3) Nitrogen and anaerobic metabolism and haemocyanin levels in the white shrimp Litopenaeus vannamei exposed to short term hypoxia.

In summer, high temperatures are combined with severe nocturnal hypoxia in shrimp farming ponds in Northwest Mexico. Under these conditions the white shrimp Litopenaeus vannamei, have shown some mortality when the duration of hypoxia times are longer than 3-4 h. Haemolymph ammonia, total protein, haemocyanin, lactate levels, and ammonia fluxes were measured in the white shrimp Litopeneaus vannamei challenged to short-term severe hypoxia (10 % oxygen saturation) for 30, 60, 90, 120 or 180 min at 28 ºC. The principal objective was to evaluate changes in the physiology of this species when being exposed to hypoxia over similar times to those that might encounter during its aquiculture farming in Northwest Mexico.
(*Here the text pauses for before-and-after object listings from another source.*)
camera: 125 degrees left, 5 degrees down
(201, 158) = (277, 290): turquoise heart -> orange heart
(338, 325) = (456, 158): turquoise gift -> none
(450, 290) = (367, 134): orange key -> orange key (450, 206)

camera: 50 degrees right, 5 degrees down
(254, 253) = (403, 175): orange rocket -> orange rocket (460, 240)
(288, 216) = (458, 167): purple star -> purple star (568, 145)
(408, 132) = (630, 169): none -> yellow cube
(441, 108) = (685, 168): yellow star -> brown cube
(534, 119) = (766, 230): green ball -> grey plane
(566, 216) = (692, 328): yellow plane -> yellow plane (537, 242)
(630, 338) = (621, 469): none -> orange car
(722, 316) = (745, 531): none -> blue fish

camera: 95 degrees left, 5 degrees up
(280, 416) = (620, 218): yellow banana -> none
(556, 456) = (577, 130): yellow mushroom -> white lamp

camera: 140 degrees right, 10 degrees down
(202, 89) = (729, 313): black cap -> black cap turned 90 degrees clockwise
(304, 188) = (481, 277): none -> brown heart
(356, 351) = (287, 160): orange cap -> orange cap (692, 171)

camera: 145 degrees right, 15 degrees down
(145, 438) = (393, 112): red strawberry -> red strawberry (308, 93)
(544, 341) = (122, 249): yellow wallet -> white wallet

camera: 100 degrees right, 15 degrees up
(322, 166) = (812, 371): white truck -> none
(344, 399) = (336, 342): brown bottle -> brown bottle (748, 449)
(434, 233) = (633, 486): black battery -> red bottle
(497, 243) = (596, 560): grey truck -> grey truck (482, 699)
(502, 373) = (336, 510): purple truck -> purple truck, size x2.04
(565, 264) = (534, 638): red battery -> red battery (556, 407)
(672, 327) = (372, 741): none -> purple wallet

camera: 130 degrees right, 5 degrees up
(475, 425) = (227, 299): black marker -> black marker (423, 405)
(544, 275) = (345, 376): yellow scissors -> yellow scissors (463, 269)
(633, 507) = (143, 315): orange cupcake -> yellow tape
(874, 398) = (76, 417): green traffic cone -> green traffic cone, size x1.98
The data obtained here indicate that the mean ammonia efflux rate of this species under control conditions (normoxia) and 28 ºC was 8.00 ± 0.88 µmol g -1 h -1 this value being reduced to 3.81 ± 0.19 µmol g -1 h -1 after 180 min exposure to hypoxia. Mean normoxic blood haemocyanin levels were 1.04 ± 0.11 mmol L -1 with the lowest and highest value of 0.82 ± 0.06 mmol L -1 and 1.42 ± 0.08 mmol L -1 being measured after 180 m and 120 m of hypoxia, respectively. Haemolymph lactate level during normoxic conditions was 3.44 mg/dL this increasing to 45.39 mg/dL after 180 minute exposure to hypoxia. Large variability in data within individual time periods was found. Mortalities for the various time periods of hypoxia are: 0% (normoxia), 0% (30 minutes), 13% (60 minutes, 90 minutes, and 120 minutes) and 26% (180 minutes), respectively. The results are discussed in relation to the physiological ecology of the unique aquaculture farming conditions of L. vannamei in Northwest Mexico.